Provided material:
Content starts

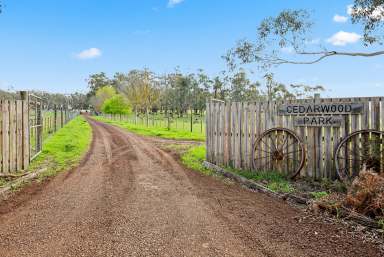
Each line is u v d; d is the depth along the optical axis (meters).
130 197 6.89
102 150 15.22
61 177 9.01
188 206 6.21
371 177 5.91
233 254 4.11
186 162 11.60
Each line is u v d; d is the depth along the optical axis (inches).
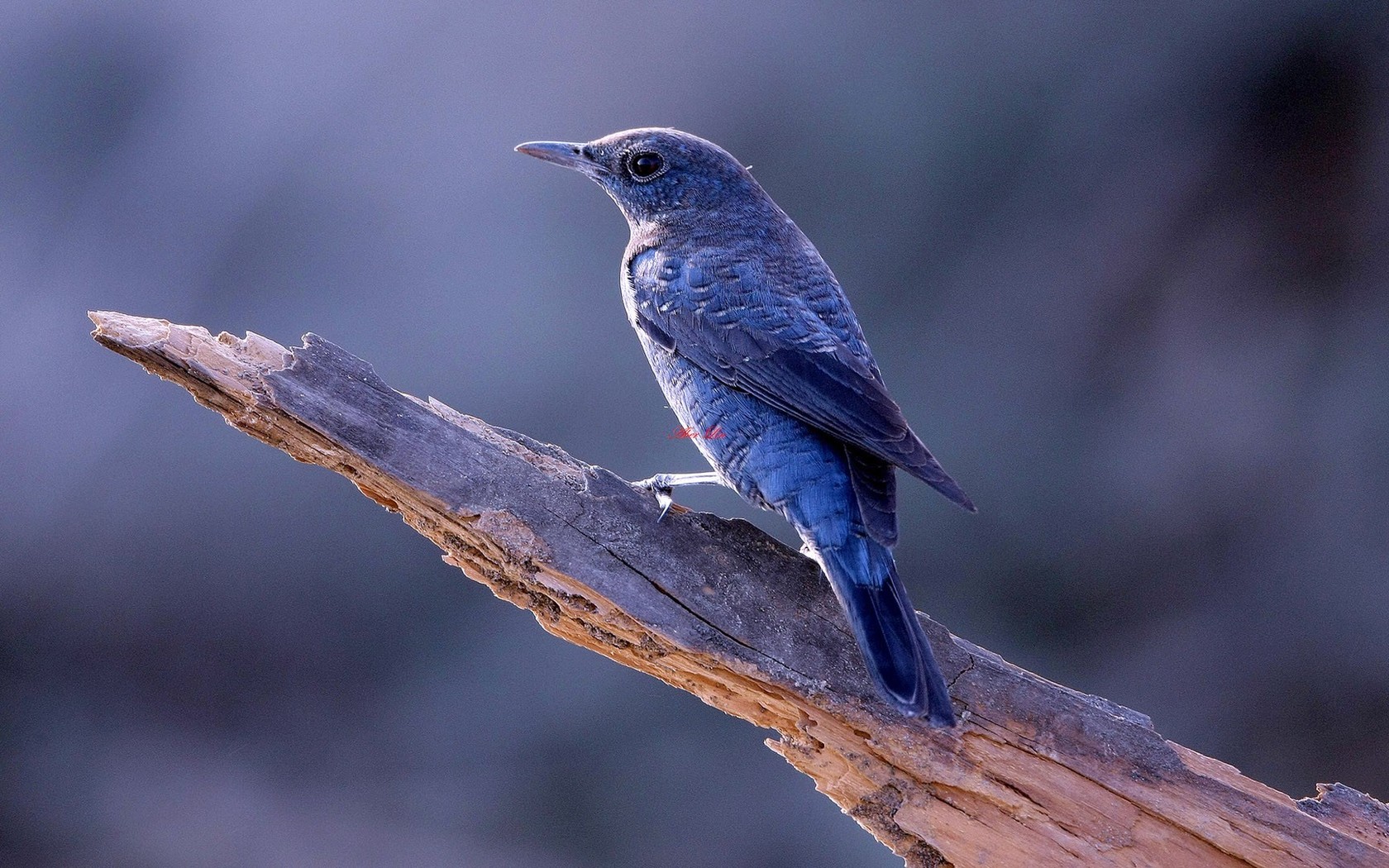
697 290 324.5
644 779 500.4
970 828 275.7
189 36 565.6
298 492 521.3
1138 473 553.9
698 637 273.7
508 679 509.0
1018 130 573.6
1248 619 541.0
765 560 279.9
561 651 510.0
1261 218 562.9
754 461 301.3
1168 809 271.0
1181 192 565.9
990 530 547.8
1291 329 558.3
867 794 279.4
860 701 273.1
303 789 494.9
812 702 274.4
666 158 349.7
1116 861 272.4
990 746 272.8
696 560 276.2
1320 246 557.9
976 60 574.6
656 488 320.2
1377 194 548.4
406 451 267.4
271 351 263.6
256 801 489.7
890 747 273.9
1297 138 558.9
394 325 547.5
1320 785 283.0
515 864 486.0
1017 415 556.4
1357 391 543.8
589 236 559.2
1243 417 550.6
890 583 272.2
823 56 579.5
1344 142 552.4
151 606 510.0
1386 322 546.6
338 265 553.0
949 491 272.4
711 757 502.3
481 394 539.5
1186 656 541.0
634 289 337.1
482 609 514.6
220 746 501.4
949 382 560.1
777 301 319.9
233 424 268.8
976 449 553.9
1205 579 545.3
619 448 535.2
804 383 299.9
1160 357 562.3
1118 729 272.8
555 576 273.6
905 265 569.6
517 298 553.0
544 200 562.9
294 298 547.8
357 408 265.6
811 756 281.6
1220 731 535.8
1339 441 542.6
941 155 574.2
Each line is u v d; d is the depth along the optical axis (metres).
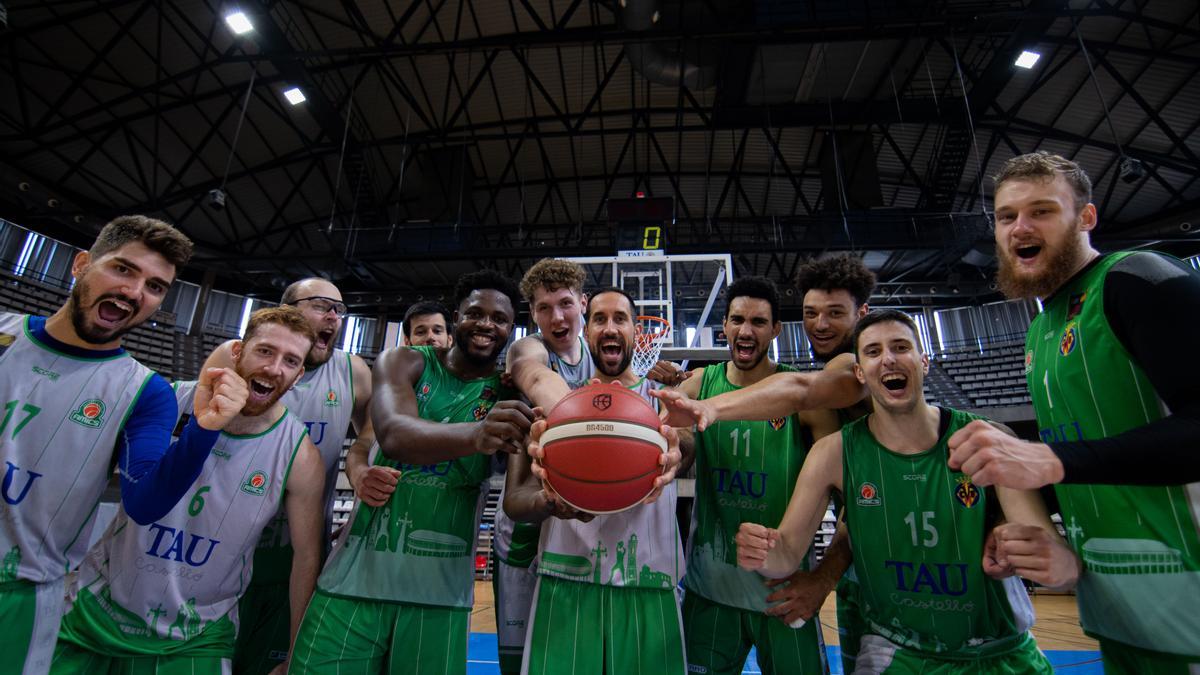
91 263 1.69
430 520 2.14
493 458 2.36
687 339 12.09
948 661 1.84
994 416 12.99
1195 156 12.01
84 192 13.55
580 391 1.66
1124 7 10.05
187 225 14.98
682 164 15.85
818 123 12.94
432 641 2.04
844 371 2.11
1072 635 5.95
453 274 15.72
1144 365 1.30
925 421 1.94
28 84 10.94
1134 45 10.71
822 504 2.08
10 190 12.29
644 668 1.85
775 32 10.41
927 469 1.92
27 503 1.64
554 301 2.45
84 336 1.72
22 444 1.65
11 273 12.84
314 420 2.59
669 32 10.12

Content ends

Before answering, please find the line containing "1018 130 573.6" above, then copy exactly from it through the last line of the entries, both included, without pictures.

Result for this task:
1018 130 573.6
1248 619 541.0
765 560 279.9
561 651 510.0
1261 218 562.9
754 461 301.3
1168 809 271.0
1181 192 565.9
990 530 547.8
1291 329 558.3
867 794 279.4
860 701 273.1
303 789 494.9
812 702 274.4
666 158 349.7
1116 861 272.4
990 746 272.8
696 560 276.2
1320 246 557.9
976 60 574.6
656 488 320.2
1377 194 548.4
406 451 267.4
271 351 263.6
256 801 489.7
890 747 273.9
1297 138 558.9
394 325 547.5
1320 785 283.0
515 864 486.0
1017 415 556.4
1357 391 543.8
589 236 559.2
1243 417 550.6
890 583 272.2
823 56 579.5
1344 142 552.4
151 606 510.0
1386 322 546.6
338 265 553.0
949 491 272.4
711 757 502.3
481 394 539.5
1186 656 541.0
634 289 337.1
482 609 514.6
220 746 501.4
949 382 560.1
777 301 319.9
233 424 268.8
976 449 553.9
1205 579 545.3
619 448 535.2
804 383 299.9
1160 357 562.3
1118 729 272.8
555 576 273.6
905 265 569.6
517 298 553.0
544 200 562.9
294 298 547.8
357 408 265.6
811 756 281.6
1220 731 535.8
1339 441 542.6
941 155 574.2
Each line is u v d; d is the depth along the optical axis (metres).
91 263 1.69
430 520 2.14
493 458 2.36
687 339 12.09
948 661 1.84
994 416 12.99
1195 156 12.01
84 192 13.55
580 391 1.66
1124 7 10.05
187 225 14.98
682 164 15.85
818 123 12.94
432 641 2.04
844 371 2.11
1072 635 5.95
453 274 15.72
1144 365 1.30
925 421 1.94
28 84 10.94
1134 45 10.71
822 504 2.08
10 190 12.29
644 668 1.85
775 32 10.41
927 469 1.92
27 503 1.64
554 301 2.45
84 336 1.72
22 444 1.65
11 273 12.84
314 420 2.59
669 32 10.12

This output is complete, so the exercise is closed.